Here's everything you need to know about one of nature's most symbiotic partnerships

By Ashia Ajani

January 7, 2024

Sulphur stubble with long green stems and round tops

Sulphur stubble (Chaenotheca furfuracea) | Photo by Stephen Sharnoff

During a stroll through a city or a forest, one may encounter fuzzy growths on trees and rocks alike. Are they lichens? Mosses? Algae? Often, people use these words interchangeably, but each refers to a distinct organism with its own raison d'être. Mosses are singular organisms; lichens are composites. A lichen is formed when fungi and algae (or cyanobacteria) enter a symbiotic partnership: The alga provides nutrients, and the fungus provides a body, or thallus, for the alga.

In her book The Lichen Museum, A. Laurie Palmer invites us to consider lichens' power to awaken our senses and compel us to be unrooted in time. "You are invited to 'occupy' time with lichens where they are, in place, while simultaneously imagining their massive global distribution, neither gathered up nor possessed, but alive locally and all over."

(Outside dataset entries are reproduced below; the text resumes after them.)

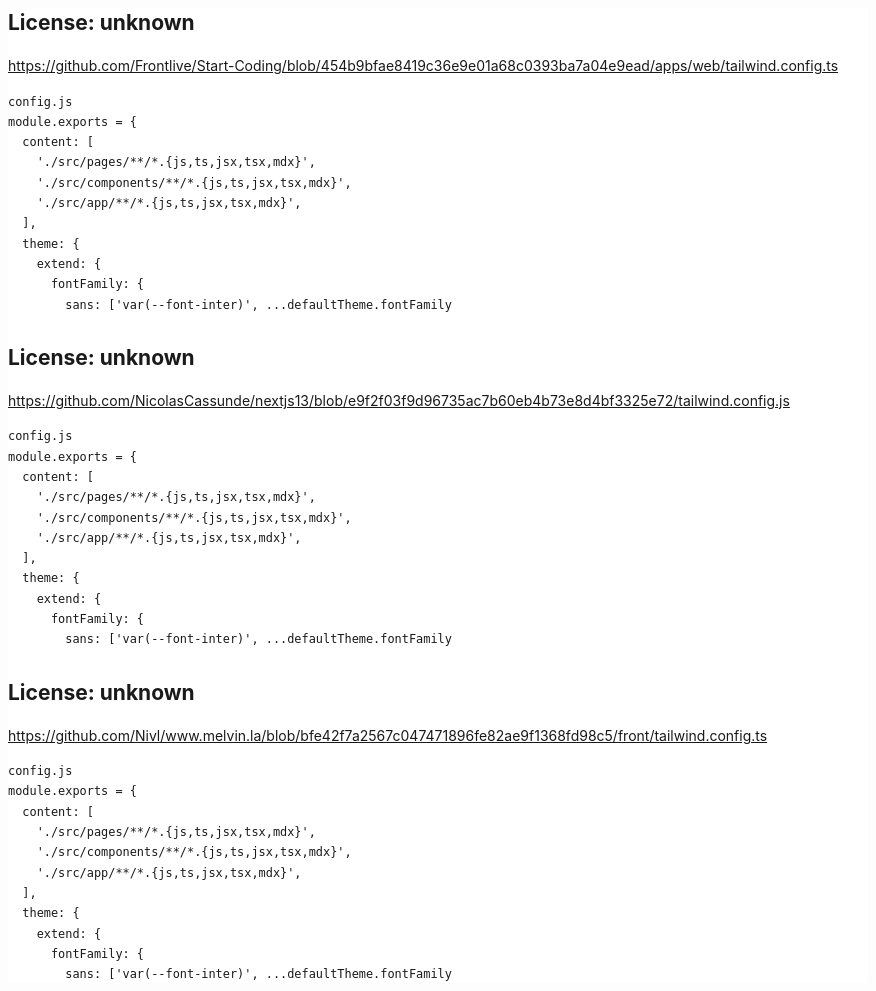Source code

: 
## License: unknown
https://github.com/Frontlive/Start-Coding/blob/454b9bfae8419c36e9e01a68c0393ba7a04e9ead/apps/web/tailwind.config.ts

```
config.js
module.exports = {
  content: [
    './src/pages/**/*.{js,ts,jsx,tsx,mdx}',
    './src/components/**/*.{js,ts,jsx,tsx,mdx}',
    './src/app/**/*.{js,ts,jsx,tsx,mdx}',
  ],
  theme: {
    extend: {
      fontFamily: {
        sans: ['var(--font-inter)', ...defaultTheme.fontFamily
```


## License: unknown
https://github.com/NicolasCassunde/nextjs13/blob/e9f2f03f9d96735ac7b60eb4b73e8d4bf3325e72/tailwind.config.js

```
config.js
module.exports = {
  content: [
    './src/pages/**/*.{js,ts,jsx,tsx,mdx}',
    './src/components/**/*.{js,ts,jsx,tsx,mdx}',
    './src/app/**/*.{js,ts,jsx,tsx,mdx}',
  ],
  theme: {
    extend: {
      fontFamily: {
        sans: ['var(--font-inter)', ...defaultTheme.fontFamily
```


## License: unknown
https://github.com/Nivl/www.melvin.la/blob/bfe42f7a2567c047471896fe82ae9f1368fd98c5/front/tailwind.config.ts

```
config.js
module.exports = {
  content: [
    './src/pages/**/*.{js,ts,jsx,tsx,mdx}',
    './src/components/**/*.{js,ts,jsx,tsx,mdx}',
    './src/app/**/*.{js,ts,jsx,tsx,mdx}',
  ],
  theme: {
    extend: {
      fontFamily: {
        sans: ['var(--font-inter)', ...defaultTheme.fontFamily
```
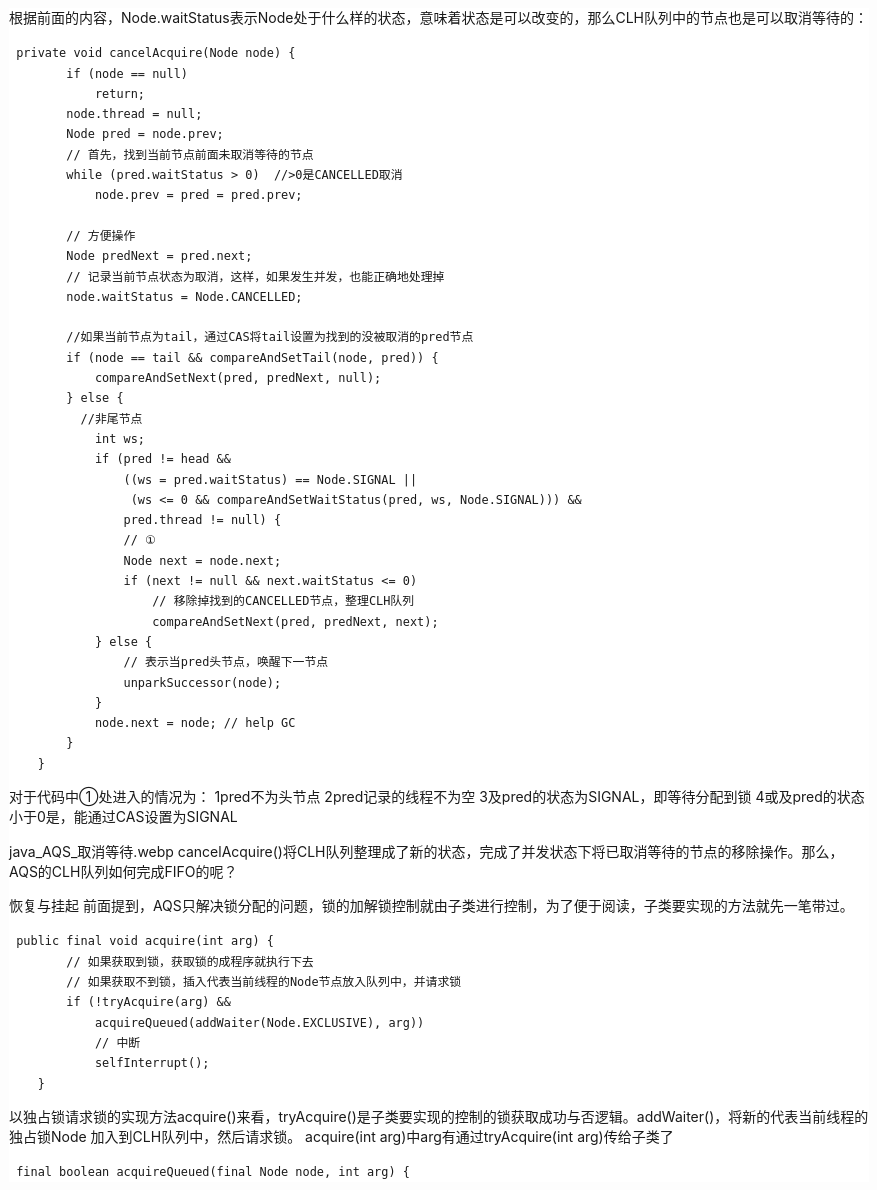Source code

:根据前面的内容，Node.waitStatus表示Node处于什么样的状态，意味着状态是可以改变的，那么CLH队列中的节点也是可以取消等待的：
```
 private void cancelAcquire(Node node) {
        if (node == null)
            return;
        node.thread = null;
        Node pred = node.prev;
        // 首先，找到当前节点前面未取消等待的节点
        while (pred.waitStatus > 0)  //>0是CANCELLED取消
            node.prev = pred = pred.prev;

        // 方便操作
        Node predNext = pred.next;
        // 记录当前节点状态为取消，这样，如果发生并发，也能正确地处理掉
        node.waitStatus = Node.CANCELLED;

        //如果当前节点为tail，通过CAS将tail设置为找到的没被取消的pred节点
        if (node == tail && compareAndSetTail(node, pred)) {
            compareAndSetNext(pred, predNext, null);
        } else {
          //非尾节点
            int ws;
            if (pred != head &&
                ((ws = pred.waitStatus) == Node.SIGNAL ||
                 (ws <= 0 && compareAndSetWaitStatus(pred, ws, Node.SIGNAL))) &&
                pred.thread != null) {
                // ① 
                Node next = node.next;
                if (next != null && next.waitStatus <= 0)
                    // 移除掉找到的CANCELLED节点，整理CLH队列
                    compareAndSetNext(pred, predNext, next);
            } else {
                // 表示当pred头节点，唤醒下一节点
                unparkSuccessor(node);
            }
            node.next = node; // help GC
        }
    }
```
对于代码中①处进入的情况为：
1pred不为头节点
2pred记录的线程不为空
3及pred的状态为SIGNAL，即等待分配到锁
4或及pred的状态小于0是，能通过CAS设置为SIGNAL

java_AQS_取消等待.webp
cancelAcquire()将CLH队列整理成了新的状态，完成了并发状态下将已取消等待的节点的移除操作。那么，AQS的CLH队列如何完成FIFO的呢？


恢复与挂起
前面提到，AQS只解决锁分配的问题，锁的加解锁控制就由子类进行控制，为了便于阅读，子类要实现的方法就先一笔带过。
```
 public final void acquire(int arg) {
        // 如果获取到锁，获取锁的成程序就执行下去
        // 如果获取不到锁，插入代表当前线程的Node节点放入队列中，并请求锁
        if (!tryAcquire(arg) &&
            acquireQueued(addWaiter(Node.EXCLUSIVE), arg))
            // 中断
            selfInterrupt();
    }
```
以独占锁请求锁的实现方法acquire()来看，tryAcquire()是子类要实现的控制的锁获取成功与否逻辑。addWaiter()，将新的代表当前线程的独占锁Node
  加入到CLH队列中，然后请求锁。
acquire(int arg)中arg有通过tryAcquire(int arg)传给子类了
```
 final boolean acquireQueued(final Node node, int arg) {
```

Ashy-colored, yellow, and black map lichen

Map lichen (Rhizocarpon geographicum) | Photo by Stephen Sharnoff

Lichens are everywhere. There are around 15,000 species, and they come in just about every size, shape, and color. One can find them in alpine regions, in intertidal zones, splayed across the walls of old buildings, and even making a home out of rotting clothes. The elegant sunburst lichen (Xanthoria elegans) often grows near rodent and bird perches. Brown-eyed sunshine (Vulpicida canadensis) is found in coniferous forests near water, covering branches in yellow-green fuzz. As primary colonizing species in most environments, lichens influence soil formation through a process of decomposition. That in turn helps create the right conditions for other organisms to occupy the area.

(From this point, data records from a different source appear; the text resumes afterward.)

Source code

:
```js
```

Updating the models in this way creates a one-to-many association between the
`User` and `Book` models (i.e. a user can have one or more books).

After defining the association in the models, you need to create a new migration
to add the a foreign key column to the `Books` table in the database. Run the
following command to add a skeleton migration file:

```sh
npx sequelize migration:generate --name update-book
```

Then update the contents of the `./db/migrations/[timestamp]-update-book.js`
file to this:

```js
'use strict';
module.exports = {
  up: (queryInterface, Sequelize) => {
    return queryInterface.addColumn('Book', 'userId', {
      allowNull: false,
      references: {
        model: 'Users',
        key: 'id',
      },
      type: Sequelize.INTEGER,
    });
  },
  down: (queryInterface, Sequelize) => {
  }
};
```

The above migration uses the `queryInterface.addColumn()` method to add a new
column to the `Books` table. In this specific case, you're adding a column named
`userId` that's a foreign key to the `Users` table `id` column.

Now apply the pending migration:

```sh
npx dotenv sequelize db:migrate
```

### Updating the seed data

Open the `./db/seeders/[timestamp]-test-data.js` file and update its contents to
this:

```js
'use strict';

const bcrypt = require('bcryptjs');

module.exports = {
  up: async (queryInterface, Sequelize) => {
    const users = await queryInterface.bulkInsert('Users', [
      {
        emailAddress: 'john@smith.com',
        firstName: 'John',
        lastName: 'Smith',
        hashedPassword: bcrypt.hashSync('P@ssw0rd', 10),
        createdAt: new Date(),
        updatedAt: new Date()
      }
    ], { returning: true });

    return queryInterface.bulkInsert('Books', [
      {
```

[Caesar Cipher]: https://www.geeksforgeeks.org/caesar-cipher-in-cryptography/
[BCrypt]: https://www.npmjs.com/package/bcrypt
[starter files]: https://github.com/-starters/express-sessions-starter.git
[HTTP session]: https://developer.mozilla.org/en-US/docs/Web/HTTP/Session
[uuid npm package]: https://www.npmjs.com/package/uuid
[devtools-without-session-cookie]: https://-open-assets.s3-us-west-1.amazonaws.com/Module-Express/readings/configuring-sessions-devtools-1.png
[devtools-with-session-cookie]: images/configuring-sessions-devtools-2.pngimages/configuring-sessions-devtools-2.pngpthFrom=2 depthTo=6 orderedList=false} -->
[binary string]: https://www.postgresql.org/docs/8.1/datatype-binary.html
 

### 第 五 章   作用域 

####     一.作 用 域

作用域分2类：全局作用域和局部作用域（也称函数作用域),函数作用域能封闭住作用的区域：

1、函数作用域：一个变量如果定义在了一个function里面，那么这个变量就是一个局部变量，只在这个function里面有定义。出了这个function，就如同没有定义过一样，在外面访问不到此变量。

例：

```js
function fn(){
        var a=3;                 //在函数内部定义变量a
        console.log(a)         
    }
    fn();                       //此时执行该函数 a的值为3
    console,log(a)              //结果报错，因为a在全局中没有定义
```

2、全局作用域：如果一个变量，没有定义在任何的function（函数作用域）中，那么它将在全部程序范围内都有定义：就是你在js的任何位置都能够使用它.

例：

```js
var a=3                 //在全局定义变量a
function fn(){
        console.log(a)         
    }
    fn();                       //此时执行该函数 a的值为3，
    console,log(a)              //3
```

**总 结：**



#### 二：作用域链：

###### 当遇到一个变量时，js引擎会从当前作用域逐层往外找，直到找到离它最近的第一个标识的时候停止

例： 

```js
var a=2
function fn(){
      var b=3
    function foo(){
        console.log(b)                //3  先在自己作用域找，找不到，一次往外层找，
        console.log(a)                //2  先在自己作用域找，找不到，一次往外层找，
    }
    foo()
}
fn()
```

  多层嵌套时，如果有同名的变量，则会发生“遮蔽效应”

Yellow and brown leafy brown-eyed sunshine

Brown-eyed sunshine (Vulpicida canadensis) | Photo by Stephen Sharnoff

Lichens are evidence of life enduring. But they are not immune to the impacts of human activity. They are sensitive to air pollution, and they bioaccumulate heavy metals such as cadmium and lead. Mountain crab-eye (Acroscyphus sphaerophoroides) is increasingly threatened by human development such as roads and mines.

Lichens are often keystone species: They provide food for some animals, shelter for others. They protect trees in inclement conditions. Lichens are the threads that hold the fabric of life together. Ranging from small clusters to vast, fiberlike tendrils, lichens adapt in response to ecological relations and re-create themselves in collaboration with surrounding stimuli. We are only beginning to understand their capacity for renewal.

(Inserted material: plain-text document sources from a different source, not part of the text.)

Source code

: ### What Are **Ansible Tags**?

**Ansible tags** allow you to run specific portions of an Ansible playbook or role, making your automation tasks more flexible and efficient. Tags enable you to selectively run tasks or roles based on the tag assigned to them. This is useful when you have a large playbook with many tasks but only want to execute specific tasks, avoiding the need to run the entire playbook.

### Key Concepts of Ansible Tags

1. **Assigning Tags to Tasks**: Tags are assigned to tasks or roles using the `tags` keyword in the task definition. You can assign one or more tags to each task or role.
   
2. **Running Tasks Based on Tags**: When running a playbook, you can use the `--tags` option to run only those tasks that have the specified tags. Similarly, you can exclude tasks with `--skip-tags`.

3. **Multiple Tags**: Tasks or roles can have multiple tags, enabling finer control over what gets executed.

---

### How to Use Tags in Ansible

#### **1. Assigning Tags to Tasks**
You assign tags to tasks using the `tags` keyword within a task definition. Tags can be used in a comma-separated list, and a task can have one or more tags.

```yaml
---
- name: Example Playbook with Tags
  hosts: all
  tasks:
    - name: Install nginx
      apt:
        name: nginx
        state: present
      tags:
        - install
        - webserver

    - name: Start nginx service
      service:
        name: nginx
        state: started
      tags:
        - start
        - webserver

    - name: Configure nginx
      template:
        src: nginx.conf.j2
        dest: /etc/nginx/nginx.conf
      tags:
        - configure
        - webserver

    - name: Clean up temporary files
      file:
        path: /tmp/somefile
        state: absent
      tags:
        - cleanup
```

Bright-orange elegant sunburst

Elegant sunburst (Xanthoria elegans) | Photo by Stephen Sharnoff

As essential as they are, lichens are also just fun to look at. On a walk one day, I was enchanted by the powdery chartreuse explosion of one species on a Douglas fir. Soon after, a hummingbird arrived to share my enthusiasm—picking at the hairy threads for its nest. Lichens serve as a reminder that beauty and survival are inextricably intertwined. They remind us of the interdependence of a world not fixed in time but infinitely linked in a delightful web of partnership and contingency.

There are about 3,600 lichen species in North America.

The US Forest Service National Lichens and Air Quality Database and Clearinghouse helps federal land managers assess the ecological impacts of air pollutants using lichen data.

Map lichen (Rhizocarpon geographicum) in the Arctic is believed to be about 8,600 years old, making it one of the oldest organisms on Earth.